**Work required:**
Reproduce the text of the records below word for word, leaving out the pictures.

=-=-=-=-=

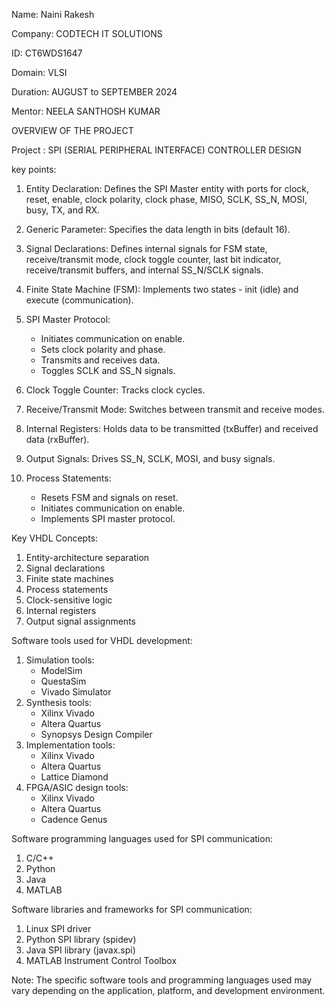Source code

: Name: Naini Rakesh

Company: CODTECH IT SOLUTIONS

ID: CT6WDS1647

Domain: VLSI

Duration: AUGUST to SEPTEMBER 2024

Mentor: NEELA SANTHOSH KUMAR

OVERVIEW OF THE PROJECT

Project : SPI (SERIAL PERIPHERAL INTERFACE) CONTROLLER DESIGN

key points:

1. Entity Declaration: Defines the SPI Master entity with ports for clock, reset, enable, clock polarity, clock phase, MISO, SCLK, SS_N, MOSI, busy, TX, and RX.

2. Generic Parameter: Specifies the data length in bits (default 16).

3. Signal Declarations: Defines internal signals for FSM state, receive/transmit mode, clock toggle counter, last bit indicator, receive/transmit buffers, and internal SS_N/SCLK signals.

4. Finite State Machine (FSM): Implements two states - init (idle) and execute (communication).

5. SPI Master Protocol:
    - Initiates communication on enable.
    - Sets clock polarity and phase.
    - Transmits and receives data.
    - Toggles SCLK and SS_N signals.

6. Clock Toggle Counter: Tracks clock cycles.

7. Receive/Transmit Mode: Switches between transmit and receive modes.

8. Internal Registers: Holds data to be transmitted (txBuffer) and received data (rxBuffer).

9. Output Signals: Drives SS_N, SCLK, MOSI, and busy signals.

10. Process Statements:
    - Resets FSM and signals on reset.
    - Initiates communication on enable.
    - Implements SPI master protocol.

Key VHDL Concepts:

1. Entity-architecture separation
2. Signal declarations
3. Finite state machines
4. Process statements
5. Clock-sensitive logic
6. Internal registers
7. Output signal assignments

Software tools used for VHDL development:

1. Simulation tools:
    - ModelSim
    - QuestaSim
    - Vivado Simulator
2. Synthesis tools:
    - Xilinx Vivado
    - Altera Quartus
    - Synopsys Design Compiler
3. Implementation tools:
    - Xilinx Vivado
    - Altera Quartus
    - Lattice Diamond
4. FPGA/ASIC design tools:
    - Xilinx Vivado
    - Altera Quartus
    - Cadence Genus

Software programming languages used for SPI communication:

1. C/C++
2. Python
3. Java
4. MATLAB

Software libraries and frameworks for SPI communication:

1. Linux SPI driver
2. Python SPI library (spidev)
3. Java SPI library (javax.spi)
4. MATLAB Instrument Control Toolbox

Note: The specific software tools and programming languages used may vary depending on the application, platform, and development environment.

=-=-=-=-=

**Exercise solution:**
Source code

: Name: Naini Rakesh

Company: CODTECH IT SOLUTIONS

ID: CT6WDS1647

Domain: VLSI

Duration: AUGUST to SEPTEMBER 2024

Mentor: NEELA SANTHOSH KUMAR

OVERVIEW OF THE PROJECT

Project : SPI (SERIAL PERIPHERAL INTERFACE) CONTROLLER DESIGN

key points:

1. Entity Declaration: Defines the SPI Master entity with ports for clock, reset, enable, clock polarity, clock phase, MISO, SCLK, SS_N, MOSI, busy, TX, and RX.

2. Generic Parameter: Specifies the data length in bits (default 16).

3. Signal Declarations: Defines internal signals for FSM state, receive/transmit mode, clock toggle counter, last bit indicator, receive/transmit buffers, and internal SS_N/SCLK signals.

4. Finite State Machine (FSM): Implements two states - init (idle) and execute (communication).

5. SPI Master Protocol:
    - Initiates communication on enable.
    - Sets clock polarity and phase.
    - Transmits and receives data.
    - Toggles SCLK and SS_N signals.

6. Clock Toggle Counter: Tracks clock cycles.

7. Receive/Transmit Mode: Switches between transmit and receive modes.

8. Internal Registers: Holds data to be transmitted (txBuffer) and received data (rxBuffer).

9. Output Signals: Drives SS_N, SCLK, MOSI, and busy signals.

10. Process Statements:
    - Resets FSM and signals on reset.
    - Initiates communication on enable.
    - Implements SPI master protocol.

Key VHDL Concepts:

1. Entity-architecture separation
2. Signal declarations
3. Finite state machines
4. Process statements
5. Clock-sensitive logic
6. Internal registers
7. Output signal assignments

Software tools used for VHDL development:

1. Simulation tools:
    - ModelSim
    - QuestaSim
    - Vivado Simulator
2. Synthesis tools:
    - Xilinx Vivado
    - Altera Quartus
    - Synopsys Design Compiler
3. Implementation tools:
    - Xilinx Vivado
    - Altera Quartus
    - Lattice Diamond
4. FPGA/ASIC design tools:
    - Xilinx Vivado
    - Altera Quartus
    - Cadence Genus

Software programming languages used for SPI communication:

1. C/C++
2. Python
3. Java
4. MATLAB

Software libraries and frameworks for SPI communication:

1. Linux SPI driver
2. Python SPI library (spidev)
3. Java SPI library (javax.spi)
4. MATLAB Instrument Control Toolbox

Note: The specific software tools and programming languages used may vary depending on the application, platform, and development environment.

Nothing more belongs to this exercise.